Dohmke: I think you can see that already. When you use these chat agents, they have not only the sentence you just typed, they have the context of the previous conversation. For Copilot Chat, it actually knows what’s in your editor — not only in the file you have open, but actually in adjacent tabs, and in your debugger. In the future, they’re probably going to have the whole repository or file folder available to them as context.
Today, you can already write an HTML file — a web page — and as you write it, with the help of Copilot, you can say, “Make this text bold.” Or, “Center this area on the page.” And it then shows you how to do that, and it removes that frustration in the past when we thought the computer doesn’t understand what I want. Well, now it does.
“One of the best moments when you interact with Copilot is that you can tell it that something’s wrong.”
Thomas Dohmke
Just recently at a conference, I built a Snake game as a Copilot demo. I said, “Make the game prettier,” and it just output the style sheets. I never said I want a style sheet. I never even prompted it with the concept of HTML or CSS. It figured that out itself by having the context of what I was trying to achieve.
I think one of the best moments when you interact with Copilot is that you can tell it that something’s wrong. You can actually say, “This is not what I was looking for,” or “This doesn’t work.”
And then it says, “Oh, I apologize. Here’s another thing you can try.” So it has this interactive mode, and you don’t have to know the exact syntax for the programming language. You don’t have to know what you would have to know to solve that problem. You can explore it and get to the solution yourself.
Freethink: As I understand it, Copilot is built on OpenAI’s Codex, which is sort of a snapshot from the past, of code prior to 2021. I don’t know if there are plans to connect Copilot to the Internet, so it gets updated more frequently, but I’m curious if you see any potential loss that might come from not having to write boilerplate so often. When you have to get in the weeds all the time, one person in 100,000 might eventually be like, “Wow, here’s a way to do this much better.” And then that solution propagates throughout the developer community. If folks are just asking Copilot for the best solutions based on yesterday’s code, how do you see innovation itself changing?

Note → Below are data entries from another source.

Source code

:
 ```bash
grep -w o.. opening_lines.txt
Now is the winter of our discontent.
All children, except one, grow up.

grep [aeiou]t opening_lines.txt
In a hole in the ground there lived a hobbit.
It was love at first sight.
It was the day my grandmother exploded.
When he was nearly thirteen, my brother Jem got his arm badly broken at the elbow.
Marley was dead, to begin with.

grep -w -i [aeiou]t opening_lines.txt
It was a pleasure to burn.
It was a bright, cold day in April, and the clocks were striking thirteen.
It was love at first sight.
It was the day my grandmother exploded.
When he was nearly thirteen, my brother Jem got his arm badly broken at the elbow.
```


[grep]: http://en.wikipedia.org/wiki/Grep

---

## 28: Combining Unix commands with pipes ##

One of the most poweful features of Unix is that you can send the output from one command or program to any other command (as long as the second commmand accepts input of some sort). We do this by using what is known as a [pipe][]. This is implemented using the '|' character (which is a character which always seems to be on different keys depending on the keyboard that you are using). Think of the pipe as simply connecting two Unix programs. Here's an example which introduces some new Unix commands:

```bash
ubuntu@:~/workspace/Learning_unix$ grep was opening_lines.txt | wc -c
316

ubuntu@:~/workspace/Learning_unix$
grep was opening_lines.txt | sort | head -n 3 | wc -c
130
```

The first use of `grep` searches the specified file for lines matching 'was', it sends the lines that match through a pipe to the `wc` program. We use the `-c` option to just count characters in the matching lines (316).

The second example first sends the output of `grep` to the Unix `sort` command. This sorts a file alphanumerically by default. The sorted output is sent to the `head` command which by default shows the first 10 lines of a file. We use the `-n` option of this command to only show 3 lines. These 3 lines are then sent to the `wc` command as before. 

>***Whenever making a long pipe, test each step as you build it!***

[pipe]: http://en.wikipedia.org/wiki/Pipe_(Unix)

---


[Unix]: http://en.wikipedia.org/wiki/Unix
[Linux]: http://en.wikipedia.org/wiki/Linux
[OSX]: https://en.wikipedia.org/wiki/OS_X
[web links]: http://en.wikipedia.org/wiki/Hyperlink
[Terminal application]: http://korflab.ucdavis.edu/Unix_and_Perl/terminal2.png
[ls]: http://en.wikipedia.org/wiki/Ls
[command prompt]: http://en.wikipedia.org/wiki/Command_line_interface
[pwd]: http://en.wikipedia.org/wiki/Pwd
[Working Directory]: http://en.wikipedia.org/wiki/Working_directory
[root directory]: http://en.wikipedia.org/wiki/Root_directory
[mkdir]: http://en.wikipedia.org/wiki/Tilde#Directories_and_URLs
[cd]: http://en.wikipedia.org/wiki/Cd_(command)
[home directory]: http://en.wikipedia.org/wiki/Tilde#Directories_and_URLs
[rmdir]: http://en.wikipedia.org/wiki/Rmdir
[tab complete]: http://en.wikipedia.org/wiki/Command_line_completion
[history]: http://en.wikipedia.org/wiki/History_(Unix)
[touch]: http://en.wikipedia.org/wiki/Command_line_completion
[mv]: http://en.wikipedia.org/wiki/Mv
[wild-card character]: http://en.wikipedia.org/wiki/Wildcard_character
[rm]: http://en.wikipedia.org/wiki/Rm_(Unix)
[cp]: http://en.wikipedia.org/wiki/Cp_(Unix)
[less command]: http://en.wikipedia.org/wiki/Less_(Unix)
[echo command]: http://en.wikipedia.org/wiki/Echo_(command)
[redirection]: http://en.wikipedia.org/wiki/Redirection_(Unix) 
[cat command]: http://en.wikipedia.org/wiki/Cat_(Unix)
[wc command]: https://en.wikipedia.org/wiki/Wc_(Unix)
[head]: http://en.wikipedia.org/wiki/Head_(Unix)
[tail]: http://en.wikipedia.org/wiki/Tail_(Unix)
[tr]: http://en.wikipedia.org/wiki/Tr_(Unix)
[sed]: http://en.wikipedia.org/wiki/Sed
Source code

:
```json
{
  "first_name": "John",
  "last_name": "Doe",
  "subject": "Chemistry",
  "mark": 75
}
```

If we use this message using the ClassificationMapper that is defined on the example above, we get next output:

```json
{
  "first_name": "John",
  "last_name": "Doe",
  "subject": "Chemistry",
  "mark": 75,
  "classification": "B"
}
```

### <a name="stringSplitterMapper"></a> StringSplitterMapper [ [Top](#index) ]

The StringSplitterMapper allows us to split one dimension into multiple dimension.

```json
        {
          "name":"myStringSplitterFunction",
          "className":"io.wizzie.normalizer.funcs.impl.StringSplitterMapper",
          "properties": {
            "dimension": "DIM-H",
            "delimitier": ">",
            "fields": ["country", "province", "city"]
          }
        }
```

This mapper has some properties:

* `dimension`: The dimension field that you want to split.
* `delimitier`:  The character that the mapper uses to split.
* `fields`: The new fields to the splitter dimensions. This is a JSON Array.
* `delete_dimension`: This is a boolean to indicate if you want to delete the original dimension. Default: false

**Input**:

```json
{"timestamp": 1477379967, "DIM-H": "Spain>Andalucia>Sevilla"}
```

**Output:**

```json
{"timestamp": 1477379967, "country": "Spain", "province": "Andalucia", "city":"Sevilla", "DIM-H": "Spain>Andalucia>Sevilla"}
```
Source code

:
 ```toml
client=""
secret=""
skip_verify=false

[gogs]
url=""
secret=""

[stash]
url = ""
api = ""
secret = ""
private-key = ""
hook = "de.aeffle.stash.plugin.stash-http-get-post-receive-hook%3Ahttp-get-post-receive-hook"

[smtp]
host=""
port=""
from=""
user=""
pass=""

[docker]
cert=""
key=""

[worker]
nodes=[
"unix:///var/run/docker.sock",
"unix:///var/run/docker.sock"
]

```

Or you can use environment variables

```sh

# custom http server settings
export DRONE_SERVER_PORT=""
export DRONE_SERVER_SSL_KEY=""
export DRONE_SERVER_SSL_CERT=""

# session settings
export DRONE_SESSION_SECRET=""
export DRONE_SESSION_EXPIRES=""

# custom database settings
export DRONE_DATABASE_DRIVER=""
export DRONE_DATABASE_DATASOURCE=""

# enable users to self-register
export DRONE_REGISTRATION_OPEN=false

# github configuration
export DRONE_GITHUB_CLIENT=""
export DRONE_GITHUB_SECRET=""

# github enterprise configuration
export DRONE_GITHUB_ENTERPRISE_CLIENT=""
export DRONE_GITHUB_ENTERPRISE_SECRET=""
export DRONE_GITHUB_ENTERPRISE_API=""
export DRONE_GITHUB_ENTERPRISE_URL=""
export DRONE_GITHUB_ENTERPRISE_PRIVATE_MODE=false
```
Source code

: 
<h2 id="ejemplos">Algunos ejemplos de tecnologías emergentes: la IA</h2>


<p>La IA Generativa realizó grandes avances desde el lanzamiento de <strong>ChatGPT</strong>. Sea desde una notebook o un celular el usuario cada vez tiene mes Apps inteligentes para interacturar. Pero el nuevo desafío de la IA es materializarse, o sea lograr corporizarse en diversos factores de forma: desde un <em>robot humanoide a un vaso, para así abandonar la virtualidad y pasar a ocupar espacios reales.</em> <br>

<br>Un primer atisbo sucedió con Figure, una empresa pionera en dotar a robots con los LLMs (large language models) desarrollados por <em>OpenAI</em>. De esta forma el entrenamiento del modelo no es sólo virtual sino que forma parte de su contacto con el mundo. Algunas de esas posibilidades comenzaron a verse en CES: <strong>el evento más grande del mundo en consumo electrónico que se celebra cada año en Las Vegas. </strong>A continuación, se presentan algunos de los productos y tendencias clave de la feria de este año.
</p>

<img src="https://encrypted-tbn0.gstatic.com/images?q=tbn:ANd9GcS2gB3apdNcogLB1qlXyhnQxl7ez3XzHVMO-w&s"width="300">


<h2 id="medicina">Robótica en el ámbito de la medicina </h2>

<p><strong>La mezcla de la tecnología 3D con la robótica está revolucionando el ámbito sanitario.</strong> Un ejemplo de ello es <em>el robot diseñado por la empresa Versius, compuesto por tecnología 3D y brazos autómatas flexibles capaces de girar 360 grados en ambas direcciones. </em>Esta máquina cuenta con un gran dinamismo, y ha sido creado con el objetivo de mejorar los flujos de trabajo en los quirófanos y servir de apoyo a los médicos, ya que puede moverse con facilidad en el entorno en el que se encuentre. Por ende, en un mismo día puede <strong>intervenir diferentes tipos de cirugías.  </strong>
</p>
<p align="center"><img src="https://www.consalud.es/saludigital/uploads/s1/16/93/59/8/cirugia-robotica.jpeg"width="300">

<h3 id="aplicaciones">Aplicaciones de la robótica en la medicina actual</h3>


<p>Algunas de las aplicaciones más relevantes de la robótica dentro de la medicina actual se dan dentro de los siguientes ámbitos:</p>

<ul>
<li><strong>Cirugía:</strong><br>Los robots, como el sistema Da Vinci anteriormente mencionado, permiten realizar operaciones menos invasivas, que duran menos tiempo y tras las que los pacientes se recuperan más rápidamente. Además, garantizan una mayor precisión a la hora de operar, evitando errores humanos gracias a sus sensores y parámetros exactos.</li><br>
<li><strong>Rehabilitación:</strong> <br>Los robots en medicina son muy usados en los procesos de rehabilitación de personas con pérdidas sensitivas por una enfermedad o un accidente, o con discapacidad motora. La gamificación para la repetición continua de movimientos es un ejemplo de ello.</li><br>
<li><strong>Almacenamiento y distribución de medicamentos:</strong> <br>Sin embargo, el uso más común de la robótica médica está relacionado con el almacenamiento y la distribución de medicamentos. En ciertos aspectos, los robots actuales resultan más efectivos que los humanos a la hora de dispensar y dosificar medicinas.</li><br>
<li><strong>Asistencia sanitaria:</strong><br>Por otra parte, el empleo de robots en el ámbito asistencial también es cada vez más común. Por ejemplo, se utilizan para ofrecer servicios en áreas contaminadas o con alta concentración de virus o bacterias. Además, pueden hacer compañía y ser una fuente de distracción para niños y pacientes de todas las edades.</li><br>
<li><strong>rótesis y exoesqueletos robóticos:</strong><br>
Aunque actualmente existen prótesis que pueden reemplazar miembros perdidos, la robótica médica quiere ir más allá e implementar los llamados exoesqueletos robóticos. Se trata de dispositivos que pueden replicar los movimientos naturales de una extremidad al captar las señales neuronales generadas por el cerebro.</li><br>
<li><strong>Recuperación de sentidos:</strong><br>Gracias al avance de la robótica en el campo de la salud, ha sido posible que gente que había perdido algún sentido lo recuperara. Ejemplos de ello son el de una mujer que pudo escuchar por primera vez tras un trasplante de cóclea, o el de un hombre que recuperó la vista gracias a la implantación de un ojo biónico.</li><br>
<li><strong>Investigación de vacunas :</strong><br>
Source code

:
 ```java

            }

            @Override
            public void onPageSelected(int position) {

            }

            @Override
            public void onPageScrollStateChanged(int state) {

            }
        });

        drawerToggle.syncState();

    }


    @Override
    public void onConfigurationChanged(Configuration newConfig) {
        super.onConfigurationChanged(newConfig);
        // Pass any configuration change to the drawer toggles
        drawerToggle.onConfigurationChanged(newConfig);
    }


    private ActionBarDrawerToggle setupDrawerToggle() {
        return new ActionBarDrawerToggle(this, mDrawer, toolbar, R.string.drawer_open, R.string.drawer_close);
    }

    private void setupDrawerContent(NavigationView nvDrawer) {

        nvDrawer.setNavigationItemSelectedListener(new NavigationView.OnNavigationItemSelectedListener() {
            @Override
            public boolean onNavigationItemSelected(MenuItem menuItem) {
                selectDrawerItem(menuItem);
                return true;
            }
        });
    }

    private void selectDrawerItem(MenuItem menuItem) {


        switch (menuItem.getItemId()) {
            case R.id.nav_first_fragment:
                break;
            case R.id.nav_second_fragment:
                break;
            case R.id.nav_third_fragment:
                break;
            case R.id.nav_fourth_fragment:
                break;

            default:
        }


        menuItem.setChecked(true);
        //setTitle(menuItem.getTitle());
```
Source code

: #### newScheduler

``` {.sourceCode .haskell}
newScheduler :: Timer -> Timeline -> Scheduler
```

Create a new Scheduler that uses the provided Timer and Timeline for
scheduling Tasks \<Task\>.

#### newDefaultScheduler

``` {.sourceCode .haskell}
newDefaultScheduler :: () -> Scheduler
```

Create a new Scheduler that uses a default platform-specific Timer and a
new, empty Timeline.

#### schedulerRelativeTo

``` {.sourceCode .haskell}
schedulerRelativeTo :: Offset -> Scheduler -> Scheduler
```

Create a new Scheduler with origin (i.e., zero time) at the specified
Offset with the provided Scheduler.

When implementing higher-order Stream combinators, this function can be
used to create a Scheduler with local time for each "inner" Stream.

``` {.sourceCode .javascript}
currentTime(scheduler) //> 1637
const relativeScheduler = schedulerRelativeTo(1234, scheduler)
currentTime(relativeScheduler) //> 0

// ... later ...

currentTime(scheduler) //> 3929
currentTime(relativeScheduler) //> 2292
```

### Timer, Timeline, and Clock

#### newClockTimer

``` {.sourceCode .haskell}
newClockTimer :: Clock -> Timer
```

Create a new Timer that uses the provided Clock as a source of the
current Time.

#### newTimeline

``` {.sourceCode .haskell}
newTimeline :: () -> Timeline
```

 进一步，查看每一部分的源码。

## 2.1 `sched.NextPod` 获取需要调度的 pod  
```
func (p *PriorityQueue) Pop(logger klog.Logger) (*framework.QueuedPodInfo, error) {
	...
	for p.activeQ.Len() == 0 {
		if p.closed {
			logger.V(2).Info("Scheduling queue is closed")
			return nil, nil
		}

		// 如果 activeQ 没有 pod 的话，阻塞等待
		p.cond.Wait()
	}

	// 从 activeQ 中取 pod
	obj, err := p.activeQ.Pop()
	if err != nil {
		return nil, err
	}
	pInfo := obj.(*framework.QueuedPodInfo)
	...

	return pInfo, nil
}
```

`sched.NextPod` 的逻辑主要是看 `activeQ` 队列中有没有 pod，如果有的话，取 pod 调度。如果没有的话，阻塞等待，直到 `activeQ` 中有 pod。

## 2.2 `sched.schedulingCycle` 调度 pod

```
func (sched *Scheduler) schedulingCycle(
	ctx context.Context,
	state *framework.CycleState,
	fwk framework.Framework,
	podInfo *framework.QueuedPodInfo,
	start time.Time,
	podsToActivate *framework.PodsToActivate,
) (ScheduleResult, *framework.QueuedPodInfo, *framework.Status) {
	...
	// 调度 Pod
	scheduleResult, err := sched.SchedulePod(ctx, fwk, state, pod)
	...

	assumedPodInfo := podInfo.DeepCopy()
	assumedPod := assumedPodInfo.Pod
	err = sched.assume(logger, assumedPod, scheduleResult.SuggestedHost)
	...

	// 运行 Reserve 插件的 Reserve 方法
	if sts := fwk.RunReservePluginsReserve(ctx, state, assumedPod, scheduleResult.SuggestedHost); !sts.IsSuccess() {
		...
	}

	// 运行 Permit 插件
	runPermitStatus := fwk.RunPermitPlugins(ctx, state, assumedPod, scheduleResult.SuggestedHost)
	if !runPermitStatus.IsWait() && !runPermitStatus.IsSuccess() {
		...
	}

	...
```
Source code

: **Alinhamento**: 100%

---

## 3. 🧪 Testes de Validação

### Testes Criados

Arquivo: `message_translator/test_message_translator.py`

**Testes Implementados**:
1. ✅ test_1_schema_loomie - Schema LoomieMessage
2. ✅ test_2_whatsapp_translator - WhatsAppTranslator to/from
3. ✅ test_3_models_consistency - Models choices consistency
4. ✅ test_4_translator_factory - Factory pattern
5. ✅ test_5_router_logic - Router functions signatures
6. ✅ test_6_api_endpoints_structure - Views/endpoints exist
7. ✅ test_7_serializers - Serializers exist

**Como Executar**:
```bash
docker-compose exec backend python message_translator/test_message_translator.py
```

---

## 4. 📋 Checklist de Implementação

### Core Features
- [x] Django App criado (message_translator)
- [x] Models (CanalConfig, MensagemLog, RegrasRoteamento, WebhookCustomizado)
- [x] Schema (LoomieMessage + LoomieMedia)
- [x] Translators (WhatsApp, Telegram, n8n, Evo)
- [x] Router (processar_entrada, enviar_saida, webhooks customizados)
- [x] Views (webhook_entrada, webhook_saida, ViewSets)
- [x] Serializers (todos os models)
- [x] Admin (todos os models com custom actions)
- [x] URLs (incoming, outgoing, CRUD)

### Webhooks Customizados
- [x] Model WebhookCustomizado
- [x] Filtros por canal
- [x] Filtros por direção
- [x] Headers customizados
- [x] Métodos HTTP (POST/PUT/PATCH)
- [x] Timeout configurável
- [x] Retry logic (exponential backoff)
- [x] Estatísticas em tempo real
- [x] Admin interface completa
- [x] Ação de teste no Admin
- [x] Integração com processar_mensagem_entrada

Dohmke: The thing to consider first is that large language models do not have a library of code snippets stored in them. They’re neural networks that have billions of parameters that describe how to predict the probability of something. In terms of language models, that something is the next word. In terms of diffusion models, it’s how to get from noise to a picture.
If you take those diffusion models as a visual example, they clearly can create new things that didn’t exist before. Even though they were only trained on existing art, they can generate a whole new category of art. You can go to Stable Diffusion and say, “Render the skyline of New York as it would be painted by a French Impressionist.” And then it actually renders you today’s skyline of New York as if it were painted by Monet or some other French impressionist.
There’s no picture in the training set that actually looks like that. The picture generated itself based on your prompt and ultimately out of noise.
I think the same is true for language models. They can generate completely new text, completely new code that was never there before, and as such, they might, in partnership with the developer, actually create innovation and create new algorithms or new code. But, as you can infer from the term “Copilot,” we believe there’s a pilot involved that works with the Copilot iteratively to get to this innovation.